**Task details**
Copy out the data below, renaming every "Ampoule" as "Lampe" and leaving all other text unchanged. Omit the pictures.
Segment Start: Supplied material
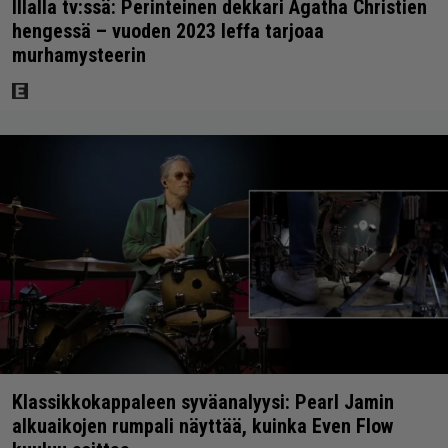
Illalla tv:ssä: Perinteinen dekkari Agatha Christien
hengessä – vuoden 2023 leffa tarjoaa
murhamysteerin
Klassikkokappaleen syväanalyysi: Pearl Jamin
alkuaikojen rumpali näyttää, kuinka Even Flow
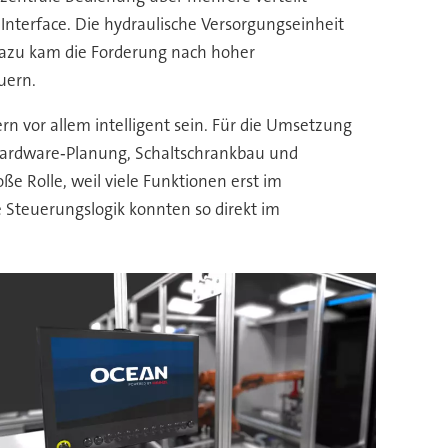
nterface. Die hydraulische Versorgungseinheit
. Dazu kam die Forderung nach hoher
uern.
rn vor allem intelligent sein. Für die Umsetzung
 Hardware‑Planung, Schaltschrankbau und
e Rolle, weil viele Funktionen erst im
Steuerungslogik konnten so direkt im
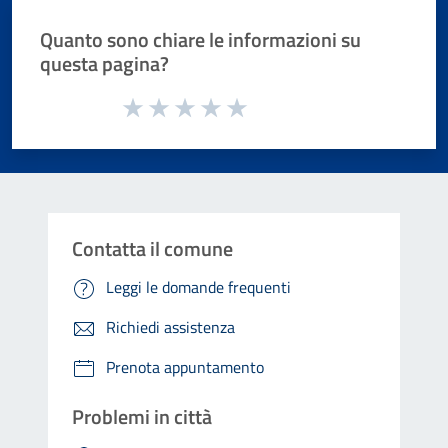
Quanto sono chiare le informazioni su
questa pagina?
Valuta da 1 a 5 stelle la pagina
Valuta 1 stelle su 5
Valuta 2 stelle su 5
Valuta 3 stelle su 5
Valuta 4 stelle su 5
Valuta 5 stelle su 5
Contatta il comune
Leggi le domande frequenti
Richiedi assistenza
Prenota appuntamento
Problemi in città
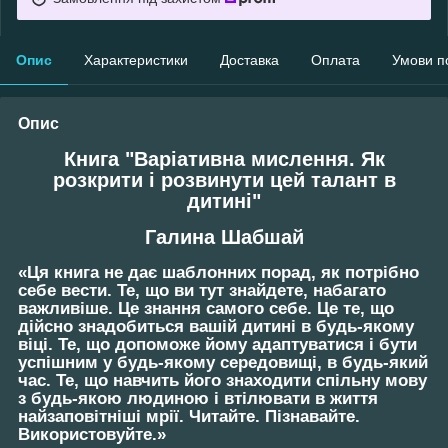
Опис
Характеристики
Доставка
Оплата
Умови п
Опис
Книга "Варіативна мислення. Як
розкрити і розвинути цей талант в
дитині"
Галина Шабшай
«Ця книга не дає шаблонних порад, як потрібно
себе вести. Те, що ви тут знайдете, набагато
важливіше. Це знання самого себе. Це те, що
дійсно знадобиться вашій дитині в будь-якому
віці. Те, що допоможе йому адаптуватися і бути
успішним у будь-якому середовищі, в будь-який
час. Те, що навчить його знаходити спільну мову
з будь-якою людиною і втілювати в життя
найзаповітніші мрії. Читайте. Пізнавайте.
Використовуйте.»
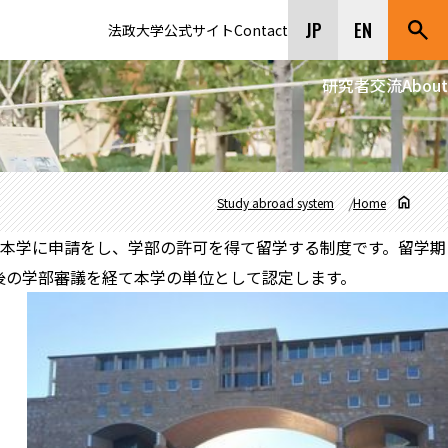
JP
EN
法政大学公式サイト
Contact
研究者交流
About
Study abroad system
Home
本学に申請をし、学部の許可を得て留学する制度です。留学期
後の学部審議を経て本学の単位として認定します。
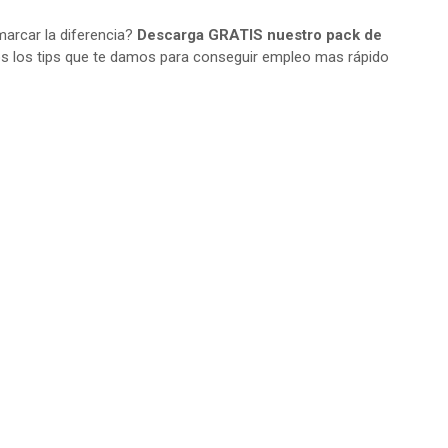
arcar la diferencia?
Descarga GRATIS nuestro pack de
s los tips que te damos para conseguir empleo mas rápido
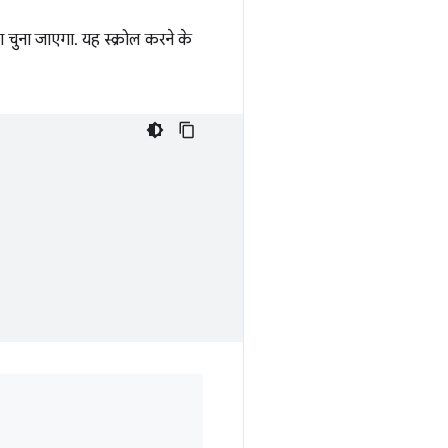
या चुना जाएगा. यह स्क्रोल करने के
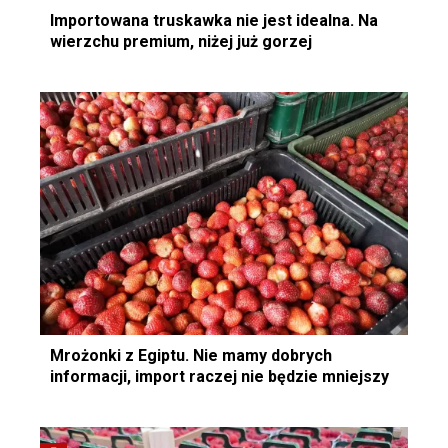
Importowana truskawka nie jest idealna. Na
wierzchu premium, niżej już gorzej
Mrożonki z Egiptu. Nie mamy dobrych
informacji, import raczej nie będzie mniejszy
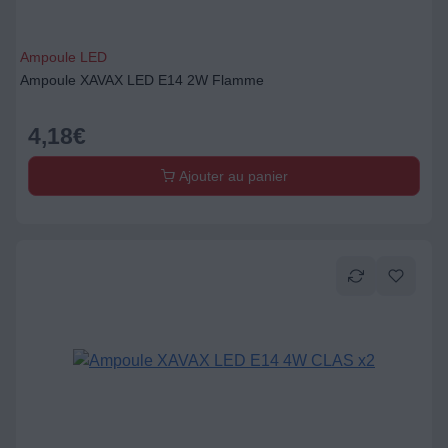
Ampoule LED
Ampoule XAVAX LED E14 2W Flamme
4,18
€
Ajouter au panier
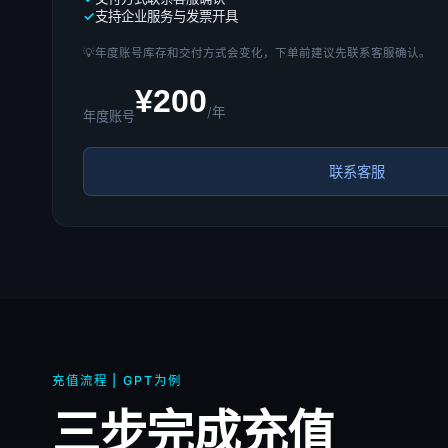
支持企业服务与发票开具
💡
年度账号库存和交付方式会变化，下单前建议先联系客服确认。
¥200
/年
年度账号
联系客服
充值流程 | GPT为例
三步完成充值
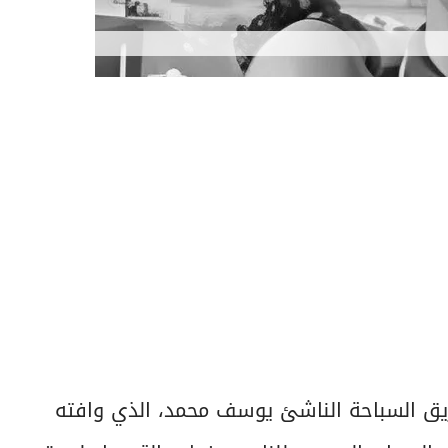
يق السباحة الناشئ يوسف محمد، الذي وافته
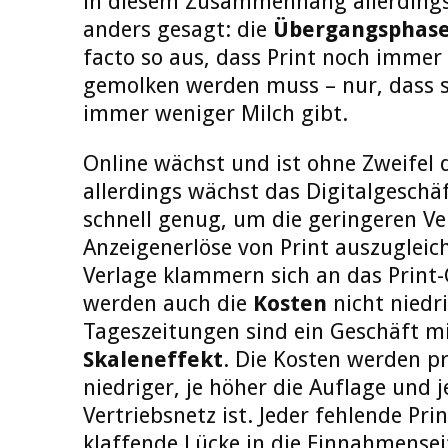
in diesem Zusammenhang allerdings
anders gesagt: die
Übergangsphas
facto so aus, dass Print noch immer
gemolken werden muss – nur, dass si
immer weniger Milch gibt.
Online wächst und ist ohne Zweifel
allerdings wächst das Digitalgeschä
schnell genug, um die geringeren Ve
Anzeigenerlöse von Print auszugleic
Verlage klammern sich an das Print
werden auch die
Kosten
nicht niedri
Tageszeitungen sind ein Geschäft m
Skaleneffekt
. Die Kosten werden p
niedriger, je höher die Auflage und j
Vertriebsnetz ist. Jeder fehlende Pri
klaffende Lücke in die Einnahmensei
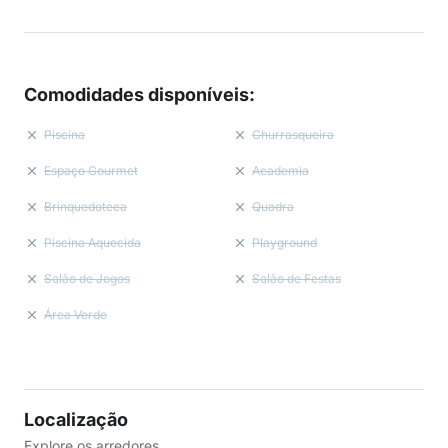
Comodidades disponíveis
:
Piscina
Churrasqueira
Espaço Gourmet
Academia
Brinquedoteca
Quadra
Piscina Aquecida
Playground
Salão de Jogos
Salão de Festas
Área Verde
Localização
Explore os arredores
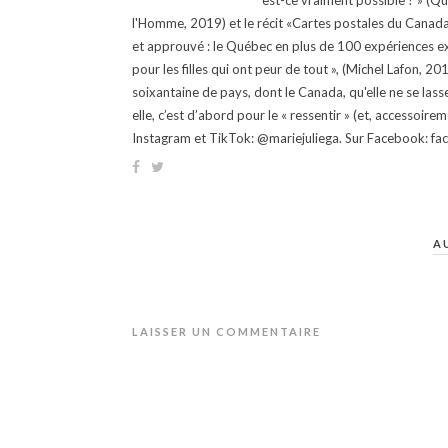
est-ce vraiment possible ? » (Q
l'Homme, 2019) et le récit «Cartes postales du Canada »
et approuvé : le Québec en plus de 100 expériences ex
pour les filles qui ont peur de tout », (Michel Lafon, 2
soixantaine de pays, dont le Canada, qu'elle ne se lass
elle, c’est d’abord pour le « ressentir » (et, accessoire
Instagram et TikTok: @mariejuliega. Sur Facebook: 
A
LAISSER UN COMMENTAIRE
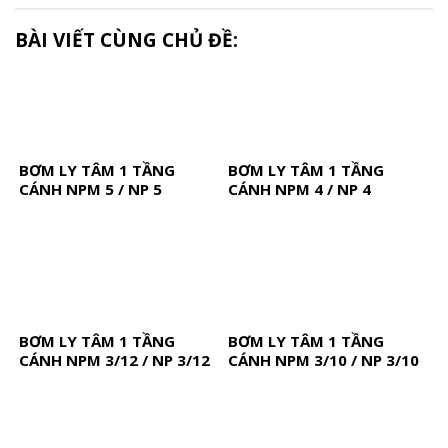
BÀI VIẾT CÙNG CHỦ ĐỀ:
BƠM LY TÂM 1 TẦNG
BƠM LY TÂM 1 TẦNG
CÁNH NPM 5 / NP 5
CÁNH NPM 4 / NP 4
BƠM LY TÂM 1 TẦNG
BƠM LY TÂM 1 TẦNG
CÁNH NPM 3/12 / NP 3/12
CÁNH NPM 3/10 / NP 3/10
Segment End: Supplied material
**The completed task**
Illalla tv:ssä: Perinteinen dekkari Agatha Christien
hengessä – vuoden 2023 leffa tarjoaa
murhamysteerin
Klassikkokappaleen syväanalyysi: Pearl Jamin
alkuaikojen rumpali näyttää, kuinka Even Flow
nterface. Die hydraulische Versorgungseinheit
. Dazu kam die Forderung nach hoher
uern.
rn vor allem intelligent sein. Für die Umsetzung
 Hardware‑Planung, Schaltschrankbau und
e Rolle, weil viele Funktionen erst im
Steuerungslogik konnten so direkt im
Quanto sono chiare le informazioni su
questa pagina?
Valuta da 1 a 5 stelle la pagina
Valuta 1 stelle su 5
Valuta 2 stelle su 5
Valuta 3 stelle su 5
Valuta 4 stelle su 5
Valuta 5 stelle su 5
Contatta il comune
Leggi le domande frequenti
Richiedi assistenza
Prenota appuntamento
Problemi in città
Опис
Характеристики
Доставка
Оплата
Умови п
Опис
Книга "Варіативна мислення. Як
розкрити і розвинути цей талант в
дитині"
Галина Шабшай
«Ця книга не дає шаблонних порад, як потрібно
себе вести. Те, що ви тут знайдете, набагато
важливіше. Це знання самого себе. Це те, що
дійсно знадобиться вашій дитині в будь-якому
віці. Те, що допоможе йому адаптуватися і бути
успішним у будь-якому середовищі, в будь-який
час. Те, що навчить його знаходити спільну мову
з будь-якою людиною і втілювати в життя
найзаповітніші мрії. Читайте. Пізнавайте.
Використовуйте.»
JP
EN
法政大学公式サイト
Contact
研究者交流
About
Study abroad system
Home
本学に申請をし、学部の許可を得て留学する制度です。留学期
後の学部審議を経て本学の単位として認定します。
arcar la diferencia?
Descarga GRATIS nuestro pack de
s los tips que te damos para conseguir empleo mas rápido
या चुना जाएगा. यह स्क्रोल करने के
Importowana truskawka nie jest idealna. Na
wierzchu premium, niżej już gorzej
Mrożonki z Egiptu. Nie mamy dobrych
informacji, import raczej nie będzie mniejszy
Lampe LED
Lampe XAVAX LED E14 2W Flamme
4,18
€
Ajouter au panier
支持企业服务与发票开具
💡
年度账号库存和交付方式会变化，下单前建议先联系客服确认。
¥200
/年
年度账号
联系客服
充值流程 | GPT为例
三步完成充值
يق السباحة الناشئ يوسف محمد، الذي وافته
in diesem Zusammenhang allerdings
anders gesagt: die
Übergangsphas
facto so aus, dass Print noch immer
gemolken werden muss – nur, dass si
immer weniger Milch gibt.
Online wächst und ist ohne Zweifel
allerdings wächst das Digitalgeschä
schnell genug, um die geringeren Ve
Anzeigenerlöse von Print auszugleic
Verlage klammern sich an das Print
werden auch die
Kosten
nicht niedri
Tageszeitungen sind ein Geschäft m
Skaleneffekt
. Die Kosten werden p
niedriger, je höher die Auflage und j
Vertriebsnetz ist. Jeder fehlende Pri
klaffende Lücke in die Einnahmensei
Comodidades disponíveis
:
Piscina
Churrasqueira
Espaço Gourmet
Academia
Brinquedoteca
Quadra
Piscina Aquecida
Playground
Salão de Jogos
Salão de Festas
Área Verde
Localização
Explore os arredores
est-ce vraiment possible ? » (Q
l'Homme, 2019) et le récit «Cartes postales du Canada »
et approuvé : le Québec en plus de 100 expériences ex
pour les filles qui ont peur de tout », (Michel Lafon, 2
soixantaine de pays, dont le Canada, qu'elle ne se lass
elle, c’est d’abord pour le « ressentir » (et, accessoire
Instagram et TikTok: @mariejuliega. Sur Facebook: 
A
LAISSER UN COMMENTAIRE
BÀI VIẾT CÙNG CHỦ ĐỀ:
BƠM LY TÂM 1 TẦNG
BƠM LY TÂM 1 TẦNG
CÁNH NPM 5 / NP 5
CÁNH NPM 4 / NP 4
BƠM LY TÂM 1 TẦNG
BƠM LY TÂM 1 TẦNG
CÁNH NPM 3/12 / NP 3/12
CÁNH NPM 3/10 / NP 3/10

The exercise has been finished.